For another, the private lease program reduces the threat of poaching, and with it a great deal of the threat that contaminated oysters will enter the food pipeline. From one who once suffered the consequences of eating a contaminated oyster, that fact alone is enough to render the concept of private oyster bed leasing more brilliant than even the largest of pearls.
Monitoring Mollusks
For animals that spend most of their lives anchored in one spot, oysters take a lot of looking after. Because of health and economic issues, they may be the most intensively monitored and managed non-endangered species in the state.
TPWD’s Oyster Advisory Committee, appointed by the chairman of the Texas Parks and Wildlife Department Commission, advises the department on issues affecting the oyster fishery. Members of the committee represent holders of private oyster leases, people who take oysters only from public reefs and state agencies with a role in regulating oyster harvest. The latter include the Texas Department of Health, which certifies oysters as safe for harvest; the Texas General Land Office, which controls the bay bottom leased for privately managed oyster beds; and the Texas Commission on Environmental Quality, which works with several agencies to improve water quality in Galveston Bay.

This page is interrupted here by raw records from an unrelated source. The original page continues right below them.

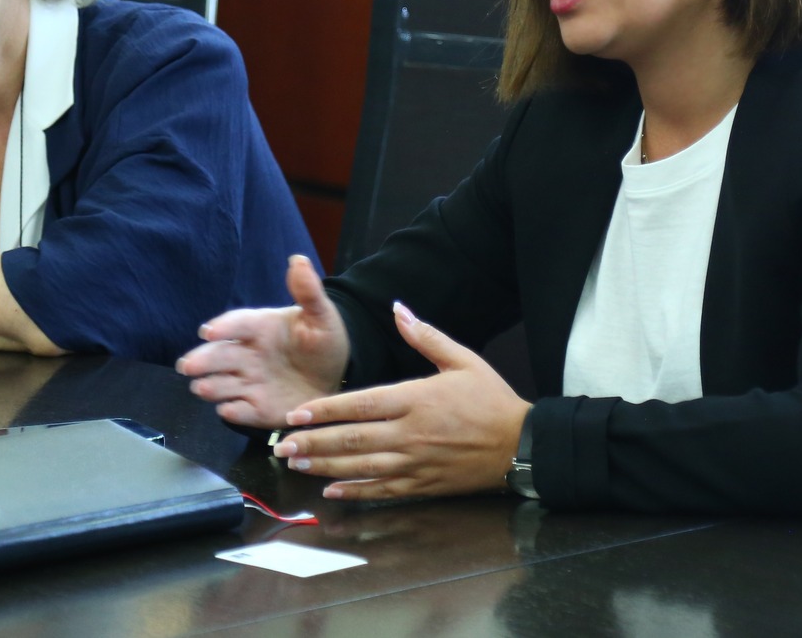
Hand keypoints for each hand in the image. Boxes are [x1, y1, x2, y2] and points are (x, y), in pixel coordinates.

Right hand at [179, 255, 349, 427]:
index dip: (224, 327)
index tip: (209, 331)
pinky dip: (234, 411)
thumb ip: (308, 292)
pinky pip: (242, 411)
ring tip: (201, 388)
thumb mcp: (321, 315)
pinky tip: (227, 409)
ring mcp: (250, 383)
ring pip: (223, 384)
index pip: (237, 324)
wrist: (334, 375)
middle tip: (188, 366)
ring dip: (211, 386)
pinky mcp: (257, 409)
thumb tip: (298, 260)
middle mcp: (248, 355)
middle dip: (203, 360)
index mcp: (260, 327)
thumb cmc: (322, 341)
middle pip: (220, 356)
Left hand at [271, 301, 529, 502]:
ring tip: (296, 464)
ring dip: (324, 466)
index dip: (323, 410)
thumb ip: (425, 336)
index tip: (295, 414)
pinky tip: (332, 491)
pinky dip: (355, 492)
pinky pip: (382, 490)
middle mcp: (410, 433)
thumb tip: (398, 308)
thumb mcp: (462, 358)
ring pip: (360, 466)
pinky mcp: (423, 485)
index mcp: (416, 398)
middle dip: (312, 442)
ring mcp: (416, 462)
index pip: (359, 405)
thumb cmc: (491, 399)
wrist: (521, 444)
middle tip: (280, 445)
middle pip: (351, 439)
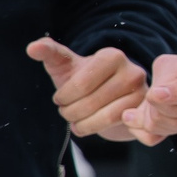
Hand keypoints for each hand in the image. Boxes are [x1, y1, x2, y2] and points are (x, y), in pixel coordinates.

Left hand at [27, 39, 147, 139]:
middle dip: (70, 112)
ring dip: (82, 124)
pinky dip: (96, 130)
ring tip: (76, 120)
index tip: (60, 99)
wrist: (111, 98)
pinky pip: (116, 127)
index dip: (63, 97)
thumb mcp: (66, 66)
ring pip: (104, 118)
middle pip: (90, 102)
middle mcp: (132, 71)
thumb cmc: (84, 81)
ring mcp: (142, 93)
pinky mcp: (144, 113)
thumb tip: (32, 47)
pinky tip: (88, 126)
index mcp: (112, 56)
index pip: (79, 84)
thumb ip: (49, 53)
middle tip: (67, 111)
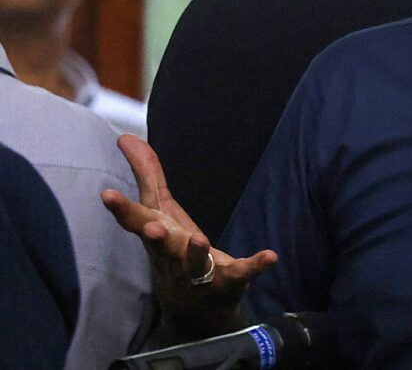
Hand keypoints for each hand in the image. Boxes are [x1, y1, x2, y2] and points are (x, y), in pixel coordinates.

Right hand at [101, 134, 277, 340]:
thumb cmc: (173, 250)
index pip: (136, 222)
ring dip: (196, 252)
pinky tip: (270, 256)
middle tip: (150, 227)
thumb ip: (148, 175)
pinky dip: (256, 265)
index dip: (122, 209)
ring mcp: (200, 272)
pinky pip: (242, 273)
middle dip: (155, 237)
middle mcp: (173, 256)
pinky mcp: (228, 281)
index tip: (106, 194)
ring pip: (195, 263)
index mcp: (158, 236)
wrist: (194, 310)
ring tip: (199, 240)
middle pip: (161, 246)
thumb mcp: (161, 211)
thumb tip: (126, 136)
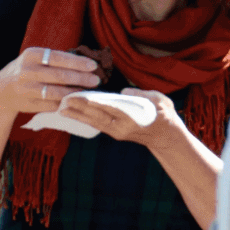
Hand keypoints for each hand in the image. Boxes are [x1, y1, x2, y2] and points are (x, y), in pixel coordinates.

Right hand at [0, 47, 99, 114]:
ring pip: (55, 93)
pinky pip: (49, 105)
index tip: (93, 66)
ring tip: (87, 92)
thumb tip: (85, 63)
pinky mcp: (26, 104)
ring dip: (74, 93)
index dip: (77, 62)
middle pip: (59, 75)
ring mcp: (25, 89)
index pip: (58, 57)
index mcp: (31, 55)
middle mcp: (26, 71)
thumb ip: (55, 60)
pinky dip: (63, 104)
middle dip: (80, 78)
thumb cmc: (26, 71)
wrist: (0, 91)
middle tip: (96, 80)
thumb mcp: (35, 59)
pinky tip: (74, 102)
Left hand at [59, 88, 177, 146]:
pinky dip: (85, 120)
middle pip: (97, 117)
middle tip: (64, 100)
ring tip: (63, 109)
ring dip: (78, 116)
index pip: (110, 108)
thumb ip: (141, 94)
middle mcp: (121, 128)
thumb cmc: (165, 115)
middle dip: (80, 109)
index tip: (80, 97)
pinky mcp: (115, 133)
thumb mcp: (160, 100)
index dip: (94, 102)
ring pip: (94, 123)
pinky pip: (97, 125)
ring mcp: (117, 132)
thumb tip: (122, 92)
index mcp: (133, 119)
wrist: (167, 137)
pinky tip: (75, 115)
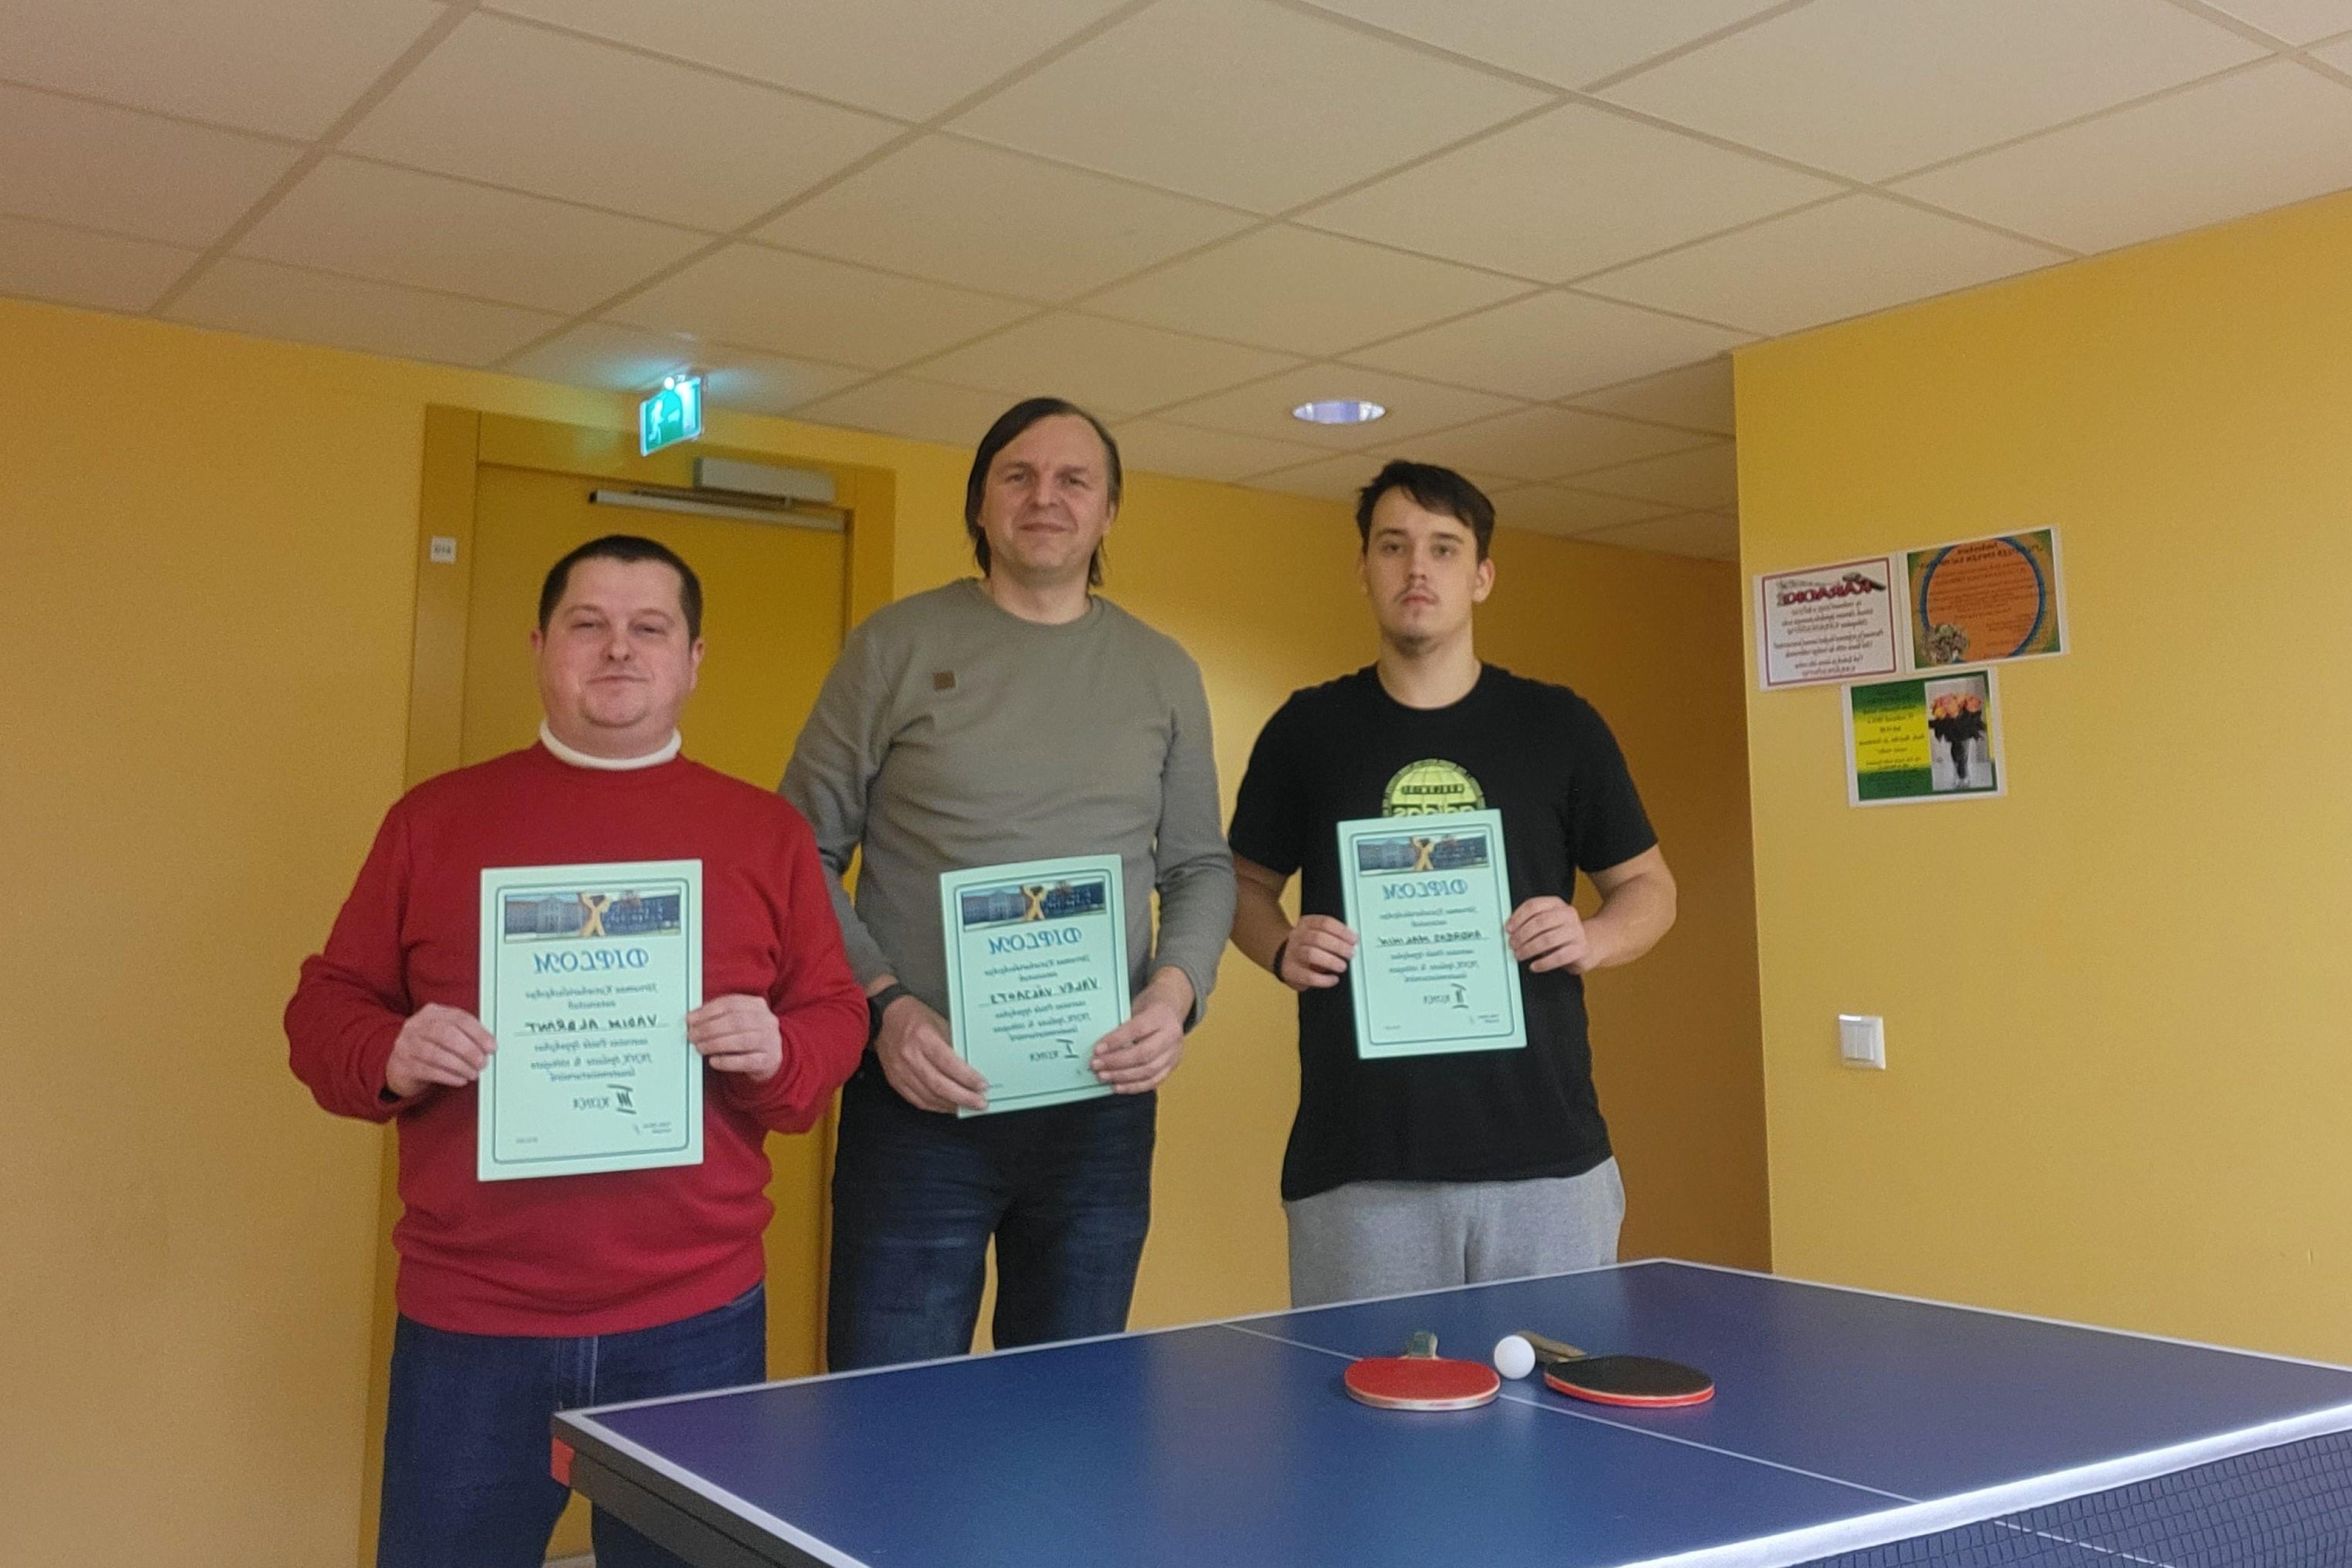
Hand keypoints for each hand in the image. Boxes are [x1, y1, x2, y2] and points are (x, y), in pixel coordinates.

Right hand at [383, 1003, 494, 1097]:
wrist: (399, 1066)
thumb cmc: (429, 1047)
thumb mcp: (444, 1034)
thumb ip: (464, 1034)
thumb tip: (488, 1045)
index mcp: (432, 1013)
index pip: (458, 1018)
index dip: (478, 1032)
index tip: (492, 1046)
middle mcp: (416, 1025)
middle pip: (445, 1033)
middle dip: (468, 1049)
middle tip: (482, 1062)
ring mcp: (406, 1044)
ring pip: (435, 1053)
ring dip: (459, 1065)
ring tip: (473, 1073)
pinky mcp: (403, 1065)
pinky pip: (428, 1071)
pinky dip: (448, 1076)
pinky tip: (460, 1080)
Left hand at [688, 994, 781, 1081]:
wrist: (771, 1057)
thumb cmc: (749, 1036)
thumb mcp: (740, 1019)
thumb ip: (721, 1015)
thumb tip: (694, 1018)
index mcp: (757, 1005)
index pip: (730, 1003)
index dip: (707, 1011)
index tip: (691, 1019)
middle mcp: (766, 1021)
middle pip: (735, 1022)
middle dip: (708, 1029)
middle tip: (692, 1035)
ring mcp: (769, 1041)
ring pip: (740, 1041)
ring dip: (714, 1044)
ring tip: (700, 1047)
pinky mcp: (768, 1060)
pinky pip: (745, 1061)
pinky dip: (726, 1061)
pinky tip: (714, 1061)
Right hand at [874, 992, 988, 1113]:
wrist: (884, 1019)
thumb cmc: (914, 1017)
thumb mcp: (939, 1022)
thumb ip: (954, 1044)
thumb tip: (974, 1065)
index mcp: (922, 1037)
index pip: (948, 1063)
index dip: (967, 1078)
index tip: (982, 1085)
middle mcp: (909, 1055)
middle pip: (939, 1085)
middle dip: (963, 1097)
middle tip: (980, 1102)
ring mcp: (900, 1071)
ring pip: (929, 1097)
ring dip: (951, 1105)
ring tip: (968, 1106)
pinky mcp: (895, 1081)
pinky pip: (917, 1100)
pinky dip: (935, 1106)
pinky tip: (949, 1106)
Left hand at [1091, 969, 1194, 1093]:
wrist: (1172, 1010)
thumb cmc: (1149, 1009)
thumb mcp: (1136, 1007)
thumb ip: (1122, 1025)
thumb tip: (1099, 1045)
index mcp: (1160, 1016)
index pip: (1137, 1030)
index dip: (1115, 1041)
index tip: (1097, 1049)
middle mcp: (1171, 1035)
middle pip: (1143, 1054)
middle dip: (1116, 1062)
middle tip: (1096, 1065)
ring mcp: (1174, 1053)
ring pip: (1148, 1071)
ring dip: (1122, 1076)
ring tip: (1103, 1076)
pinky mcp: (1172, 1066)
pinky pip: (1153, 1081)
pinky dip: (1134, 1086)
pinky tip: (1117, 1086)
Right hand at [1277, 915, 1356, 991]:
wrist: (1282, 957)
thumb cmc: (1306, 946)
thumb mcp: (1316, 934)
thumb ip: (1333, 936)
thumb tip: (1352, 943)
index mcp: (1306, 924)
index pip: (1325, 922)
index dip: (1342, 931)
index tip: (1354, 939)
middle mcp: (1298, 937)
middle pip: (1318, 937)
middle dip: (1338, 946)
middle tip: (1350, 953)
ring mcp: (1292, 954)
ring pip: (1311, 954)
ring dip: (1331, 960)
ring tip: (1342, 966)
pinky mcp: (1291, 971)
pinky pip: (1308, 976)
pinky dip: (1324, 979)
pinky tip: (1333, 979)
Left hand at [1506, 896, 1600, 973]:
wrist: (1590, 944)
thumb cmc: (1562, 934)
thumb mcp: (1548, 922)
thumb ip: (1532, 922)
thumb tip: (1511, 931)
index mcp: (1556, 904)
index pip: (1533, 905)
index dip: (1518, 917)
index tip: (1508, 929)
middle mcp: (1568, 914)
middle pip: (1539, 922)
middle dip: (1522, 935)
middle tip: (1513, 945)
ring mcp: (1576, 931)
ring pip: (1547, 939)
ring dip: (1529, 949)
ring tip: (1520, 955)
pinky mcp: (1581, 948)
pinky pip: (1558, 957)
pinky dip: (1543, 963)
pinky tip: (1535, 966)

Committee member George Bolin, a former TPWD commissioner, knows first-hand the value of the counsel the committee gives the commission. “When I served on the commission beginning in 1983, we didn’t have many advisory committees,” he says, “and I found it hard to get up to speed on many issues. Texas is a big state, and the commission is charged with overseeing a lot of things. If the committee feels something needs to be changed or addressed, we bring it to the attention of TPWD so commissioners can get a feel for what needs to be done. I think it makes the system work better.” He cites the committee’s work to minimize damage to oyster reefs from spoil produced by dredging of the Houston Ship Channel as an example of how the committee protects the resource.
The committee also works to protect the interests of both those who harvest oysters and those who eat them. “The private lease-holders are the only ones putting something back into the bay system,” Bolin points out. “They are farmers. They are actually growing oysters.” But ultimately, he says, the committee’s job is to protect the public. “We look for the best ways to ensure that good oysters get to the market.”